[start TEXT SEGMENT]

Sumi doesn’t speak English and today is her very first day of school ever. Will it go well? [picture book for ages 2-7]
9. Bee-bim Bop! by Linda Sue Park.
A light-hearted rhyming picture book on a favorite Korean national dish. It’s popular in restaurants but it evolved as a way to use up all the leftovers. In this book, a family spends all day preparing this little girl’s favorite meal. With a recipe at the end! [picture book for ages 2-5]
8. Where on Earth is My Bagel? by Frances and Ginger Park.
A whimsical story about a little Korean boy who dreams of a New York bagel and, with the help of his friends, is able to make one. [picture book for ages 3-7]
7. Halmoni and the Picnic by Sook Nyul Choi.
An advanced picture book about a girl and her Korean grandmother and how they both learn to bridge the cultural gap with food. [picture book for ages 5-8]
6. Yunmi and Halmoni’s Trip by Sook Nyul Choi.
Halmoni takes her granddaughter on a trip back to Korea to meet the family, but Yunmi worries that her grandmother might not want to come back. [picture book for ages 5-8]
5. Kimchi and Calamari by Rose Kent.

[end TEXT SEGMENT]
[start ENTRIES SUPPLIED]

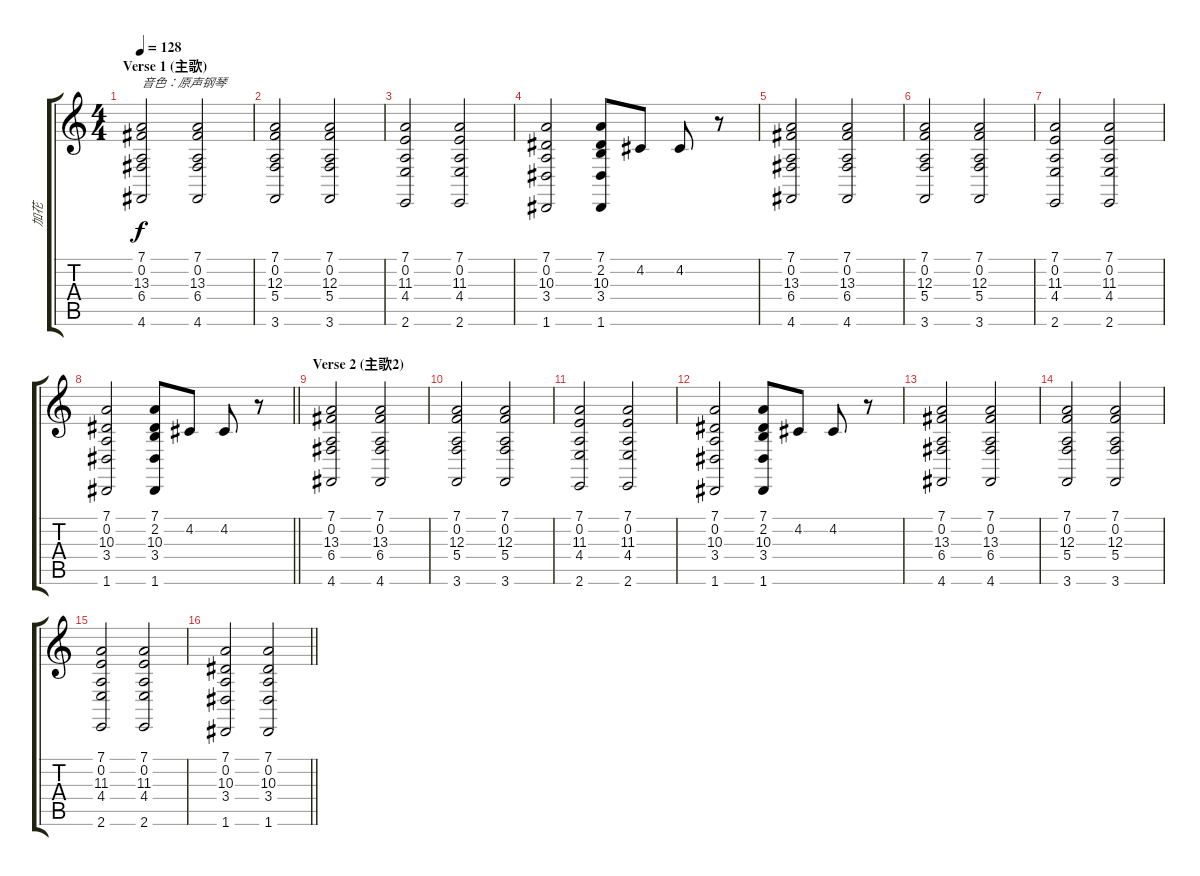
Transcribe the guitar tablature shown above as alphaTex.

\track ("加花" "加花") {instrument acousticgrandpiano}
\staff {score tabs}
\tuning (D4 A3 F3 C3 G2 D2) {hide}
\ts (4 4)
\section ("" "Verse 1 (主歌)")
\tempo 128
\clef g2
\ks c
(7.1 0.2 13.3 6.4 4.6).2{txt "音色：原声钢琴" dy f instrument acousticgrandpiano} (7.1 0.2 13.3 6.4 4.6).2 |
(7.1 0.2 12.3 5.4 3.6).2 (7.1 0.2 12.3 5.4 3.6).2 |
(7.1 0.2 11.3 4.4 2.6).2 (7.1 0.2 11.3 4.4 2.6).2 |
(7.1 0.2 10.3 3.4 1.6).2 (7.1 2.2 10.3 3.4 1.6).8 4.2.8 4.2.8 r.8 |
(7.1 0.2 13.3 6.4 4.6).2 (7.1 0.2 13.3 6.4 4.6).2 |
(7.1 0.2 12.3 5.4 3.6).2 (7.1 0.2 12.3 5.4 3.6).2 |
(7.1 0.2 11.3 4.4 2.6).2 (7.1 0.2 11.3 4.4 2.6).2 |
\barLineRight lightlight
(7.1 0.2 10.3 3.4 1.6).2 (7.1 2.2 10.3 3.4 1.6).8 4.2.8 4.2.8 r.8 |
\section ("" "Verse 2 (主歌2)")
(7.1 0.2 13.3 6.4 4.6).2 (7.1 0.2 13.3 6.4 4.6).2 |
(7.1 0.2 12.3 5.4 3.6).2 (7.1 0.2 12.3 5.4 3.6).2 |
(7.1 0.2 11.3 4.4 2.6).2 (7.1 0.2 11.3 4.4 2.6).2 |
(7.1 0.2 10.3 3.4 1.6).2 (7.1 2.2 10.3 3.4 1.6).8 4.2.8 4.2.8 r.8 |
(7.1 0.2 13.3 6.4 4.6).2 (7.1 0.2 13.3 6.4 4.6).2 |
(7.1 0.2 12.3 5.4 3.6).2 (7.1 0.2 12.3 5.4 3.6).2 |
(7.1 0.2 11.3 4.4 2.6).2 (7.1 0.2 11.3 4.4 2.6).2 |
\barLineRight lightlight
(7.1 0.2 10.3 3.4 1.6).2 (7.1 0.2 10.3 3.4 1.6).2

[end ENTRIES SUPPLIED]
[start ENTRIES SUPPLIED]

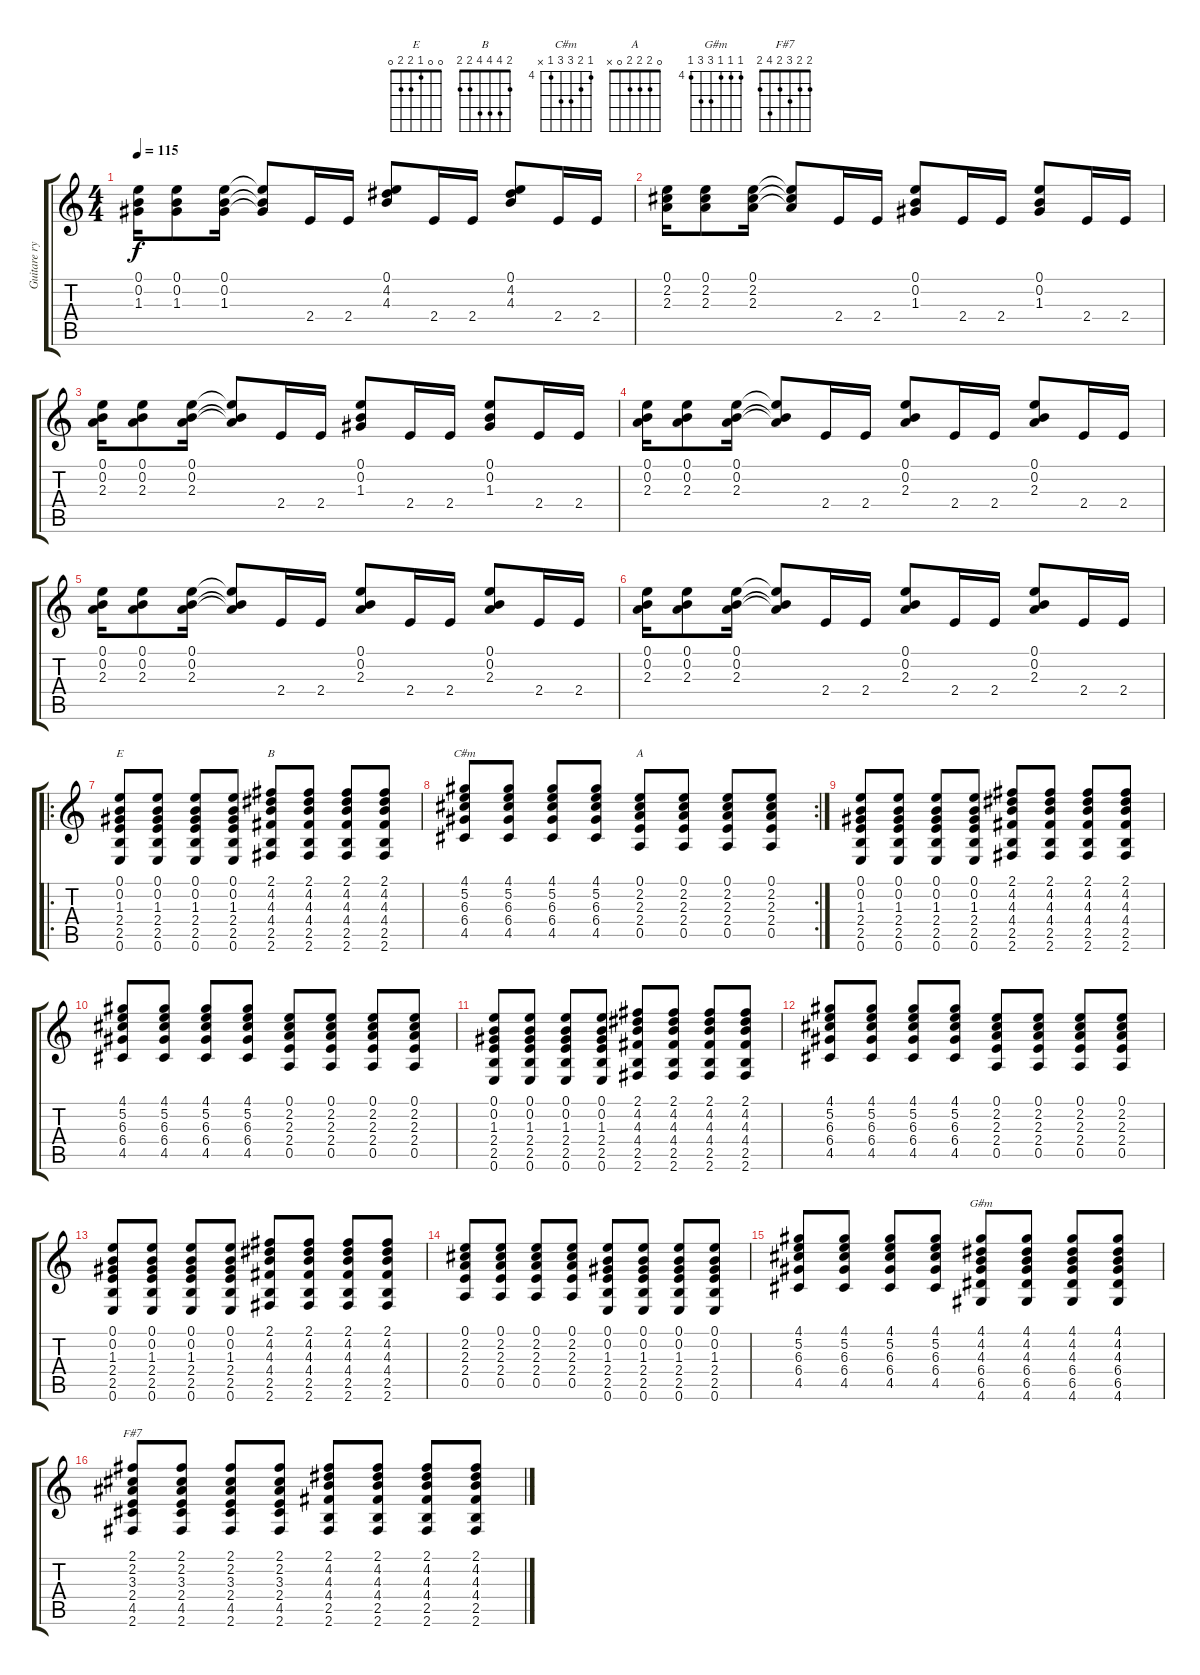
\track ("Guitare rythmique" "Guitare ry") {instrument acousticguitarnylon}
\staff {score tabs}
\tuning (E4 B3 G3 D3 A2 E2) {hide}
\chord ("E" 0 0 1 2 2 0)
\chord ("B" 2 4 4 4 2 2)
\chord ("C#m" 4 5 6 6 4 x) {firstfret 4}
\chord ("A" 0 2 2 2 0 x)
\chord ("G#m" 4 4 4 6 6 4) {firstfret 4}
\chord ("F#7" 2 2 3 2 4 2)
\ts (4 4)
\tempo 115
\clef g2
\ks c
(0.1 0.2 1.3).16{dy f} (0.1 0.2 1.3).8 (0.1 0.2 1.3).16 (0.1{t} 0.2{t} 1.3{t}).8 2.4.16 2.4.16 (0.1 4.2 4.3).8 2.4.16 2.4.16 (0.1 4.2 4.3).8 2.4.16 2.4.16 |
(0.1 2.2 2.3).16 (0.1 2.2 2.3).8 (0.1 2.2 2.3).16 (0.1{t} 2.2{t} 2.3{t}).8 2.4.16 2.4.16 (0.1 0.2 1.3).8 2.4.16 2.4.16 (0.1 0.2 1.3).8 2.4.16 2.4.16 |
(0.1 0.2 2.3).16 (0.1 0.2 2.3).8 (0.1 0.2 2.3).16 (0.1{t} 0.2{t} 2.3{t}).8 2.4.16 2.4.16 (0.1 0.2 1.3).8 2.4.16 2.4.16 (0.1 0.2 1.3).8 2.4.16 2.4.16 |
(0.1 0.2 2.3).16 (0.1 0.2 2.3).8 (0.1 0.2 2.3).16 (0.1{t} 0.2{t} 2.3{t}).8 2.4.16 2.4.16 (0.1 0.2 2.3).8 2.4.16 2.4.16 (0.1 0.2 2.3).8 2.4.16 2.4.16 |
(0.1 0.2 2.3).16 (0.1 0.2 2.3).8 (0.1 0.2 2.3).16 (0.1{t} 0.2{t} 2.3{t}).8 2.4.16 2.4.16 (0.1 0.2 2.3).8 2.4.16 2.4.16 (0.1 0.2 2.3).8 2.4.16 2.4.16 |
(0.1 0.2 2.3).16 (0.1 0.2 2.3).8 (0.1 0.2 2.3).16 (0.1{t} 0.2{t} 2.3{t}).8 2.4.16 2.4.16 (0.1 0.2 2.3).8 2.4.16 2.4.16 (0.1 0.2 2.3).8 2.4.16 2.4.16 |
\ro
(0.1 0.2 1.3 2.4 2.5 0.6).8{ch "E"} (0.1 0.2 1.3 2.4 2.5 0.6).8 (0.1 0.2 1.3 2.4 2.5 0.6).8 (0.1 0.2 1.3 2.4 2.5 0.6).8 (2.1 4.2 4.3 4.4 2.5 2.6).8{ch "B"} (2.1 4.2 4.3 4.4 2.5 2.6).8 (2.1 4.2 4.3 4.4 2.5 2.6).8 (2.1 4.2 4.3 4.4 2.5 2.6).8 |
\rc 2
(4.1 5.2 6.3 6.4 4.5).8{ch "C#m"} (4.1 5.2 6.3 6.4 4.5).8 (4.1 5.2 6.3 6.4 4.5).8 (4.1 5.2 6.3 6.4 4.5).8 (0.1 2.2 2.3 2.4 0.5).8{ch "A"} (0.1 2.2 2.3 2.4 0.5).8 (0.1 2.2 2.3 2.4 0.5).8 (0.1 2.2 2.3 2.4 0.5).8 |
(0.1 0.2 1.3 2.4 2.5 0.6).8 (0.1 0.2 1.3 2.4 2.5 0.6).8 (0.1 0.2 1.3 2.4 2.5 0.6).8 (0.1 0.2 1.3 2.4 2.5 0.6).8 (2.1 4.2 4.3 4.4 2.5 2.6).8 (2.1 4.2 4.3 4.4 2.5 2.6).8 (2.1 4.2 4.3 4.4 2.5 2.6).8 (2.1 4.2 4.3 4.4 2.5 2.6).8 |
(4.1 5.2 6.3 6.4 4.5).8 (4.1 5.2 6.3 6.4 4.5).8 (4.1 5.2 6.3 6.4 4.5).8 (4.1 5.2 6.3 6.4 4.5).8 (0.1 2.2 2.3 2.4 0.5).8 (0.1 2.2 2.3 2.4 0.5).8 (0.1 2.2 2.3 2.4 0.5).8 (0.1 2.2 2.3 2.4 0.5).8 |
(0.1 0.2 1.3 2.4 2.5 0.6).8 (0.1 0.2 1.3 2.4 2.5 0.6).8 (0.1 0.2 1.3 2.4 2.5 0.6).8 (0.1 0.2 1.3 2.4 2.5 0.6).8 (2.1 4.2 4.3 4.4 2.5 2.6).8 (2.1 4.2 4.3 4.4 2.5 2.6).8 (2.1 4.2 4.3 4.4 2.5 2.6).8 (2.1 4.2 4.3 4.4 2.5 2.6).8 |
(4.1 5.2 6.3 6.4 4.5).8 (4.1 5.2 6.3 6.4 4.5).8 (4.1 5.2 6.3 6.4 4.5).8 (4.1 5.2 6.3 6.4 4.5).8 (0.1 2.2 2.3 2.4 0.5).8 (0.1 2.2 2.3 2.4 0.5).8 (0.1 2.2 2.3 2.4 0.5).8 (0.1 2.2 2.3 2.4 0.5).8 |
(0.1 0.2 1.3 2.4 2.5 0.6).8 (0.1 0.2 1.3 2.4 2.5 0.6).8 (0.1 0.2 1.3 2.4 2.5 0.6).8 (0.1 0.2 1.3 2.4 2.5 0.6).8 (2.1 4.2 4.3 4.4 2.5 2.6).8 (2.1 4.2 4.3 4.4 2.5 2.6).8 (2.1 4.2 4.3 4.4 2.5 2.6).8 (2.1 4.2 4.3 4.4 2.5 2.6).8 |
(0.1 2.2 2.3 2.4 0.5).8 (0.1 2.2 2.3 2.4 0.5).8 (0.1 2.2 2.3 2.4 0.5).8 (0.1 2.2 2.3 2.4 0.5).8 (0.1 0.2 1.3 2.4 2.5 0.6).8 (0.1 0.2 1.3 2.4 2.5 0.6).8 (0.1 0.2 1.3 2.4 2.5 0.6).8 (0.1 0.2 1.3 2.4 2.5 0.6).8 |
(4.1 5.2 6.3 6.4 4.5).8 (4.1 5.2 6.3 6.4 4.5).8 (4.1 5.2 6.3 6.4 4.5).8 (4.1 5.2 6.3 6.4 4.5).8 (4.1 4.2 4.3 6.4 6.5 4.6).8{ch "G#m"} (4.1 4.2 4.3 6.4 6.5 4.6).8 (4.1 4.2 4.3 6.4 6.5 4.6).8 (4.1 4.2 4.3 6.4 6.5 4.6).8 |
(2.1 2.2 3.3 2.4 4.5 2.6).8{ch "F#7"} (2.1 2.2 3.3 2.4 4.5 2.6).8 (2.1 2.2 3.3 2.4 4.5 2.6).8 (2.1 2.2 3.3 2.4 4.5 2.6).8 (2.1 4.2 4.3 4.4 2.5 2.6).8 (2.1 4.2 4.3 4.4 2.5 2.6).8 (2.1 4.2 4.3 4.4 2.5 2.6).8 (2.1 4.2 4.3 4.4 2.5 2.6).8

[end ENTRIES SUPPLIED]

:: CHALLENGE ::
Change "grandmother" to "grandfather" in everything from "A whimsical story" down to "Trip by Sook Nyul Choi." in the book list, and give that span again. Work only from the book list and ignore the entries.

:: TASK ANSWER ::
A whimsical story about a little Korean boy who dreams of a New York bagel and, with the help of his friends, is able to make one. [picture book for ages 3-7]
7. Halmoni and the Picnic by Sook Nyul Choi.
An advanced picture book about a girl and her Korean grandfather and how they both learn to bridge the cultural gap with food. [picture book for ages 5-8]
6. Yunmi and Halmoni’s Trip by Sook Nyul Choi.